--- Start Reading passage ---
The US Court of Appeals for the Ninth Circuit reversed a district court’s dismissal of trademark declaratory judgment claims, finding that pre-enforcement commercialization activities can be used to establish personal jurisdiction. Impossible Foods Inc. v. Impossible X LLC, Case No. 21-16977 (9th Cir. Sept. 12, 2023) (Lucero, Bress, JJ.) (VanDyke, J., dissenting).

Impossible Foods is a Delaware corporation manufacturing plant-based meat substitutes, including the “Impossible Burger.” Impossible X, a Texas LLC, is Joel Runyon’s one-person company selling apparel and nutritional supplements using a website and social media. San Diego, California, was Impossible X’s “base point” for two years, serving as Runyon’s apartment and workspace. A LinkedIn profile listed San Diego as the headquarters, and social media frequently tagged San Diego as Impossible X’s location. When vacating his lease, Runyon signed the document as “Joel Runyon, Impossible X LLC.” Even after leaving, Runyon took at least eight trips to California between 2017 and 2019 for the purpose of performing Impossible X work and promoting the Impossible brand.
--- End Reading passage ---
--- Start Recorded information ---
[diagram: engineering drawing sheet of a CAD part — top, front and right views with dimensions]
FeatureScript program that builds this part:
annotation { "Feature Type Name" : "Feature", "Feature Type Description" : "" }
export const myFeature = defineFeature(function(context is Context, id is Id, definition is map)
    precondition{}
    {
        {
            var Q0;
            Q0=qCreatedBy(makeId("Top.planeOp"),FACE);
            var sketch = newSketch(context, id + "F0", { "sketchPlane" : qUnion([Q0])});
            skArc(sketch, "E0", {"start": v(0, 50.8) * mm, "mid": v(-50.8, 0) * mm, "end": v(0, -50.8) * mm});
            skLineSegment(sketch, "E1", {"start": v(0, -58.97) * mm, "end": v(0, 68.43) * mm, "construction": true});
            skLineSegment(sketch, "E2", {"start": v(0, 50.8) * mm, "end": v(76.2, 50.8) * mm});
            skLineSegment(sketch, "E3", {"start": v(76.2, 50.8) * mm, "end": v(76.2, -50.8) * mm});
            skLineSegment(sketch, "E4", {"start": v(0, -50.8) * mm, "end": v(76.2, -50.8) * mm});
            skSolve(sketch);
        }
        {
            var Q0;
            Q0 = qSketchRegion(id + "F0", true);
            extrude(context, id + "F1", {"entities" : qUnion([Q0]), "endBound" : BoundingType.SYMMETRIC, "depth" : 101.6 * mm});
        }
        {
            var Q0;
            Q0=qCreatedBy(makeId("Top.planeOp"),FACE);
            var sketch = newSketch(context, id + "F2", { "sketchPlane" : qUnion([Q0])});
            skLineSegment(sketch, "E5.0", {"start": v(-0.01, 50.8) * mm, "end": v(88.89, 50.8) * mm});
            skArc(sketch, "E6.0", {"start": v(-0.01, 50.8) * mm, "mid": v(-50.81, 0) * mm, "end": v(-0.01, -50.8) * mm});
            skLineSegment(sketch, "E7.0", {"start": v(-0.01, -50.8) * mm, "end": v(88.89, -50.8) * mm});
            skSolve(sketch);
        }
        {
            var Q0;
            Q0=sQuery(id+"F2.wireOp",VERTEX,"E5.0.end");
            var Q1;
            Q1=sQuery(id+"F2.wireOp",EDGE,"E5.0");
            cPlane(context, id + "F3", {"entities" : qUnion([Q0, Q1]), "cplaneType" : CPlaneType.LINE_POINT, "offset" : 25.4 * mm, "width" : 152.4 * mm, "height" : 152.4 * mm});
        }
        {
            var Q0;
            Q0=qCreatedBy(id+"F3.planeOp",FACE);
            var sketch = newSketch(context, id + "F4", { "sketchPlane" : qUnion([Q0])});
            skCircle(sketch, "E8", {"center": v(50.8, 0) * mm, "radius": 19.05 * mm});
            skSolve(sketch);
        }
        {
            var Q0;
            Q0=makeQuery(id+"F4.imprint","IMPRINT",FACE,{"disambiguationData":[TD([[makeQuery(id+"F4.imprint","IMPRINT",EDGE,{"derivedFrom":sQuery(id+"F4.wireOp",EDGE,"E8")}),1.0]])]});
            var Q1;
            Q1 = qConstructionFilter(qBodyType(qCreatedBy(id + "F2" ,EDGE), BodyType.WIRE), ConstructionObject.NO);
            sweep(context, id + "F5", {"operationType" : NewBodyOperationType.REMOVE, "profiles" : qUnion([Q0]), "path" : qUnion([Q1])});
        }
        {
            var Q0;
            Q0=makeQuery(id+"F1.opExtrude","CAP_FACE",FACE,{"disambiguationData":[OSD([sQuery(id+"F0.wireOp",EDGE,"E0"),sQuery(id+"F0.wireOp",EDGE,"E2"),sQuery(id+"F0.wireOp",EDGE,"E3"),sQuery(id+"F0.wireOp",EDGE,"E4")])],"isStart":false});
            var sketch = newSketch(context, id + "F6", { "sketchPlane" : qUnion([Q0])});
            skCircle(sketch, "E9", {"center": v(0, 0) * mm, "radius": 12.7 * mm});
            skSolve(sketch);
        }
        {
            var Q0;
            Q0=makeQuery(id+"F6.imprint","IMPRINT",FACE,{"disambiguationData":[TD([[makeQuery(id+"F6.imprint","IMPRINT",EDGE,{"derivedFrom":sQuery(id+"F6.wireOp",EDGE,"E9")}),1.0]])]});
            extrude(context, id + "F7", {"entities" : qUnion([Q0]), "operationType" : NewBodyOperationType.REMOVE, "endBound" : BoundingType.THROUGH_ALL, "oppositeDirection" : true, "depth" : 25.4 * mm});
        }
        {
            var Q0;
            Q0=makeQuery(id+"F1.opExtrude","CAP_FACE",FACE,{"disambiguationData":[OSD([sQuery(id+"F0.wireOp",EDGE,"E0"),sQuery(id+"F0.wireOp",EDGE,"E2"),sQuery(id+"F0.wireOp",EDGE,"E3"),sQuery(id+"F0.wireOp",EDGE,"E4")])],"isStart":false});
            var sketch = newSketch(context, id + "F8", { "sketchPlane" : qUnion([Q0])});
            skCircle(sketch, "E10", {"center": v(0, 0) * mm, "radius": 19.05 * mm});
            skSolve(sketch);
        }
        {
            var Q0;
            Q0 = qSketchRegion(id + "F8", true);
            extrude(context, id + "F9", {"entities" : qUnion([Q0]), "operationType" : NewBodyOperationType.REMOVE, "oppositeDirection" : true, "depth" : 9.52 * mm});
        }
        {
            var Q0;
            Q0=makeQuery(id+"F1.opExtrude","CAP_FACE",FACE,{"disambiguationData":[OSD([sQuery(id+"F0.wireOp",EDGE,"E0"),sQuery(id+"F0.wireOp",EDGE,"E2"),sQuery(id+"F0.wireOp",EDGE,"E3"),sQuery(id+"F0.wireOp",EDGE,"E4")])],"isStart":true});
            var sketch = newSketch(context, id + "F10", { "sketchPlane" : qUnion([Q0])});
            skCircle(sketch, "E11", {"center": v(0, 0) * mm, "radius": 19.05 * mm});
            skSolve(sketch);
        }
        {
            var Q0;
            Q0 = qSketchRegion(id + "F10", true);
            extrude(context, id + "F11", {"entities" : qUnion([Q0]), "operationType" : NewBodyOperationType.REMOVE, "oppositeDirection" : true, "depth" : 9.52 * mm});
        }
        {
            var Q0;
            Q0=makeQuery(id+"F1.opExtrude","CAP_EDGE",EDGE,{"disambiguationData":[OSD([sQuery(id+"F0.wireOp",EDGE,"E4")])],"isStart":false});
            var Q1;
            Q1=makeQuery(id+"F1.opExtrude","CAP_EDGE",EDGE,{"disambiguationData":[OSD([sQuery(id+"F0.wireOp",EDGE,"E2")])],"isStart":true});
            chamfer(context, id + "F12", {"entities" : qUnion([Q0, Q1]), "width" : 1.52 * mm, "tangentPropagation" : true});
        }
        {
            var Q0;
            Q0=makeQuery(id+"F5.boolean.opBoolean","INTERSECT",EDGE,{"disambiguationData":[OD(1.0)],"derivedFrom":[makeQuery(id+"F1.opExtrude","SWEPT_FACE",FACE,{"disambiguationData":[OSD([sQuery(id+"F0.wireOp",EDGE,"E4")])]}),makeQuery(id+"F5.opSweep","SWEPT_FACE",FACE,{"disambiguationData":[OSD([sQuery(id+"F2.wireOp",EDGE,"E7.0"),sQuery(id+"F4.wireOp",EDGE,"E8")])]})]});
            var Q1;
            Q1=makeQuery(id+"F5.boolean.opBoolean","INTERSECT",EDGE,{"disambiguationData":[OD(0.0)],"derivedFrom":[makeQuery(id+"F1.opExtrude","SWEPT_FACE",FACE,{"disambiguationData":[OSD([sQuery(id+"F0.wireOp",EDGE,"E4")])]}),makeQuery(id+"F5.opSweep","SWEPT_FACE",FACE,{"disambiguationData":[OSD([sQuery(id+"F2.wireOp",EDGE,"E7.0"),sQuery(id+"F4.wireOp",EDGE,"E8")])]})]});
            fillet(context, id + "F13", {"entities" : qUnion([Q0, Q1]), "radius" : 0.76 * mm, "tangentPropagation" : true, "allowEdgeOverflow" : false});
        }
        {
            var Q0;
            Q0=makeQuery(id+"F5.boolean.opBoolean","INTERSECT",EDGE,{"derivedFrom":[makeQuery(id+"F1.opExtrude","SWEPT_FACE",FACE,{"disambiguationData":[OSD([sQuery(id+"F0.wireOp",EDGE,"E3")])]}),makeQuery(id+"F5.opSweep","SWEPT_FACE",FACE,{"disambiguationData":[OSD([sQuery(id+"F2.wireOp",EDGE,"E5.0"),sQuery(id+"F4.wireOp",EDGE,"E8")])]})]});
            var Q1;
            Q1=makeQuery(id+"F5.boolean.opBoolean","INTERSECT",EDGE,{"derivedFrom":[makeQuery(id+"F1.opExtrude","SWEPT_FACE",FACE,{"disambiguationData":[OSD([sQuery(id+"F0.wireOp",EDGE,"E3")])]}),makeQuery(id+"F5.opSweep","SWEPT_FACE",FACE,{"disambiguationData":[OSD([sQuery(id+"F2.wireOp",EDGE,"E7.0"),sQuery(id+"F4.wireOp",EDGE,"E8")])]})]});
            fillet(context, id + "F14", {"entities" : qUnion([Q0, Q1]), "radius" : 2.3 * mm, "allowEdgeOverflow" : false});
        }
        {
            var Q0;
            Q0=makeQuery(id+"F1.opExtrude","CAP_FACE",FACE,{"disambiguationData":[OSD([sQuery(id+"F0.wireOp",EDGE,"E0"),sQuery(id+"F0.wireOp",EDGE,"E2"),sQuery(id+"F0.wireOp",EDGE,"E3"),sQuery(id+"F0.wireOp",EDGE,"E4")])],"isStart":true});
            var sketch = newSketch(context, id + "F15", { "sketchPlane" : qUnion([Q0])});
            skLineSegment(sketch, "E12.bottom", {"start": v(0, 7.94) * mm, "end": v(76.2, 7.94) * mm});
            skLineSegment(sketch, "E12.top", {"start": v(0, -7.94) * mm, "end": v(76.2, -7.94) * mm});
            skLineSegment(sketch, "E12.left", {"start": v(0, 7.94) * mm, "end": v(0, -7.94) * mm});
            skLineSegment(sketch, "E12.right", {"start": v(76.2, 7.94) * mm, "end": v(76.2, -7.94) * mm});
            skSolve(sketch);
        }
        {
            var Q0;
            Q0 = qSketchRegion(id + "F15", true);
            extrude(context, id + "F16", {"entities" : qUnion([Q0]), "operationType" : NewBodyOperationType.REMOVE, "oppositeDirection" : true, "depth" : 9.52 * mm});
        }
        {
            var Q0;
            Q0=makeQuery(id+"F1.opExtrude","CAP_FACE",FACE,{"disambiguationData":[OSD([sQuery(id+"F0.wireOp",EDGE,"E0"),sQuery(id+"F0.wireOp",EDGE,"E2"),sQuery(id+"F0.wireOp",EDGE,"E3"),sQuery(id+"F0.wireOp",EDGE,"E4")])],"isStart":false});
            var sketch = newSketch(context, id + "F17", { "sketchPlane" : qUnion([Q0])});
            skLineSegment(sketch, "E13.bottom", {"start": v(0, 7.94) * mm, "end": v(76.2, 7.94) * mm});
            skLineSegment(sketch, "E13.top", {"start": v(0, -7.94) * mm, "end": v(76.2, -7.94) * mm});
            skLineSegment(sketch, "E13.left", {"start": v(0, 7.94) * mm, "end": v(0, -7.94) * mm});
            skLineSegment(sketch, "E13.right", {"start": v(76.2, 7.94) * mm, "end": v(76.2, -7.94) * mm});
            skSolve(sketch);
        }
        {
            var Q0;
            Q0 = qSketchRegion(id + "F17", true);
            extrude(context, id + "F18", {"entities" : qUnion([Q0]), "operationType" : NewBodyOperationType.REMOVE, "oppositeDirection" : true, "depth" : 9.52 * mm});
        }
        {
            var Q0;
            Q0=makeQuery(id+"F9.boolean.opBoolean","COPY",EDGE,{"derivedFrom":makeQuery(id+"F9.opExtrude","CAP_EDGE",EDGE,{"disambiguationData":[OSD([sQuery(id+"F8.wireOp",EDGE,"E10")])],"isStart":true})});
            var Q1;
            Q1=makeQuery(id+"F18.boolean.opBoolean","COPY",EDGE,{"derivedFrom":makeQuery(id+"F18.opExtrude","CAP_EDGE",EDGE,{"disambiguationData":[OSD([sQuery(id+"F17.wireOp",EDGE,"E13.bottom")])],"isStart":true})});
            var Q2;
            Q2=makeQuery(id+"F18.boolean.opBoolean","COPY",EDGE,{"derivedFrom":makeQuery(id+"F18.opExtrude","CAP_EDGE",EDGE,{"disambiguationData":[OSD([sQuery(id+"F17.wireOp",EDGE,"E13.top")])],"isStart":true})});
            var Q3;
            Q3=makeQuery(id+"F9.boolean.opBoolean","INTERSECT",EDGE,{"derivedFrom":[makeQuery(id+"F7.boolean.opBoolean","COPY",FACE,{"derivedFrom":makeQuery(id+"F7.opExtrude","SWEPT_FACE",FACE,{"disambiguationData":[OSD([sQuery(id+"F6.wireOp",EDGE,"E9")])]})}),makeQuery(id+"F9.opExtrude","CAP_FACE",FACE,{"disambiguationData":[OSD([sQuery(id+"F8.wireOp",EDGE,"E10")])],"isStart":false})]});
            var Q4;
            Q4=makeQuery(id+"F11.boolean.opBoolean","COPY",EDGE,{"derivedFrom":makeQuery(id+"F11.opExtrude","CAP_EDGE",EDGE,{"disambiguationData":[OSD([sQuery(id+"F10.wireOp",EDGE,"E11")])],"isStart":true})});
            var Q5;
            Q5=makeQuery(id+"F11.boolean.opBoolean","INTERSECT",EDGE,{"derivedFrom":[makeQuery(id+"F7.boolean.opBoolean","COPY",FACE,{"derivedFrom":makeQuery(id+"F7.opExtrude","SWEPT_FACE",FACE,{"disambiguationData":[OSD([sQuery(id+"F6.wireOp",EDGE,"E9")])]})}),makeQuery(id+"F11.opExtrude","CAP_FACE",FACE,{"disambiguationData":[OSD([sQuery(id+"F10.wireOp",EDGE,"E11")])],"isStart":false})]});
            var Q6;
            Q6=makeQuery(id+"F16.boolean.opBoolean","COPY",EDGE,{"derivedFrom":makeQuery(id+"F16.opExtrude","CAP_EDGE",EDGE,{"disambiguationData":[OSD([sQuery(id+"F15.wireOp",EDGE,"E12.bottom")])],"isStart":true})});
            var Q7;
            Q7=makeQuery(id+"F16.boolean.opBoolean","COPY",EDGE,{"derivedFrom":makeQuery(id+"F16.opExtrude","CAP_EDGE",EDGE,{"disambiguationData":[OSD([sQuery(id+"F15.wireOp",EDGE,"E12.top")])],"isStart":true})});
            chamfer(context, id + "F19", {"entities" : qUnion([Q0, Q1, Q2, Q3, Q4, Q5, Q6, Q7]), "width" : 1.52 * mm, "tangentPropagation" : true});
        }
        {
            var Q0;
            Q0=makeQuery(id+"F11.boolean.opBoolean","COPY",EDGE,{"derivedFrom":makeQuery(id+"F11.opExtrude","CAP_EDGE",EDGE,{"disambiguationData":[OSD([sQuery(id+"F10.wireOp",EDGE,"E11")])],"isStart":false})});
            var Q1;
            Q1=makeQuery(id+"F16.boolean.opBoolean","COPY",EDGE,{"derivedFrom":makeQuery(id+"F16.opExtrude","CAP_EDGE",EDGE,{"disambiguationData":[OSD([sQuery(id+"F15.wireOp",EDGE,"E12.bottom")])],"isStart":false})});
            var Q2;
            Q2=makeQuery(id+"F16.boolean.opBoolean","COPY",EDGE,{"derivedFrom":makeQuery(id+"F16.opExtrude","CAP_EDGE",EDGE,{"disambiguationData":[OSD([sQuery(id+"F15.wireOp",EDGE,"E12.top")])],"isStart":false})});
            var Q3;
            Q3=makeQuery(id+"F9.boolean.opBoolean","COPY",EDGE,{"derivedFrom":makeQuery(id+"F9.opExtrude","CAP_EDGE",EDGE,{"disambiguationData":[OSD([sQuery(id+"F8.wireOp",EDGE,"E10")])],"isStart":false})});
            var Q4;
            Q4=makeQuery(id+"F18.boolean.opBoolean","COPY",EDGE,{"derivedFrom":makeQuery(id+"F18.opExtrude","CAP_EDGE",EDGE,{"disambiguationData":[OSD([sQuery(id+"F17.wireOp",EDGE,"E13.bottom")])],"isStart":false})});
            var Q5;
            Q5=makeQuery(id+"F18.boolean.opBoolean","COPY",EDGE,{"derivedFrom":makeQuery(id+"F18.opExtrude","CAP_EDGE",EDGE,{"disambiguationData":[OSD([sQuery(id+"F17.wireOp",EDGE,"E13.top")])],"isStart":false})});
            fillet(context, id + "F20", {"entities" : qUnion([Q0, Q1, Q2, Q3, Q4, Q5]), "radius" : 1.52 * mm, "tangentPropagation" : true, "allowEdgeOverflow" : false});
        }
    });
--- End Recorded information ---
§ Tasks to carry out
• A. Does each of these statements agree with the Impossible Foods case summary? Answer yes or no for each and quote the words of the summary that decide it. (i) Impossible X is a Delaware corporation. (ii) San Diego served as Impossible X's base point for two years. (iii) The Ninth Circuit upheld the district court's dismissal.
• B. Can you sum up the Impossible Foods case summary in two sentences?
• C. Pick up the Impossible Foods case summary after its last sentence and carry it forward.
This listing has nothing to do with the Impossible Foods case summary.

§ Task-by-task results
• A.
(i) No: "Impossible X, a Texas LLC"
(ii) Yes: "San Diego, California, was Impossible X’s “base point” for two years"
(iii) No: "reversed a district court’s dismissal of trademark declaratory judgment claims"

• B. The Ninth Circuit reversed a district court's dismissal of Impossible Foods' trademark declaratory judgment claims against Impossible X, finding that pre-enforcement commercialization activities can establish personal jurisdiction. Impossible X, Joel Runyon's one-person Texas company selling apparel and supplements, used San Diego as its base for two years, presented San Diego as its location online, and kept sending Runyon to California for company work and brand promotion after he left.

• C.
In 2020, Impossible X filed a notice of opposition at the Trademark Trial & Appeal Board for Impossible Food’s trademark application. Impossible Foods responded with a declaratory judgment action in 2021 in California, seeking a finding of noninfringement and that its rights to the IMPOSSIBLE mark were superior. Impossible X sought dismissal, arguing that the district court lacked personal jurisdiction.

The criteria to establish specific personal jurisdiction over a nonresident defendant are as follows:

  • The defendant must purposefully direct its activities toward the forum or purposefully avail itself of the privileges of conducting activities in the forum.
  • The claim must arise out of or relate to the defendant’s forum-related activities.
  • Exercise of jurisdiction must be reasonable.

The district court acknowledged that the personal jurisdiction question here was a “close one” and concluded that while Impossible Foods satisfied the purposeful direction or availment requirement, the declaratory judgment action did not arise out of or relate to Impossible X’s contact with California. Impossible Foods did not begin use of its mark in commerce until June 2016, at which point Runyon had already left California. The district court found that the parties did not have a live dispute until June 2016, and Impossible X’s contacts with California prior to that time were irrelevant to personal jurisdiction. Impossible Foods appealed.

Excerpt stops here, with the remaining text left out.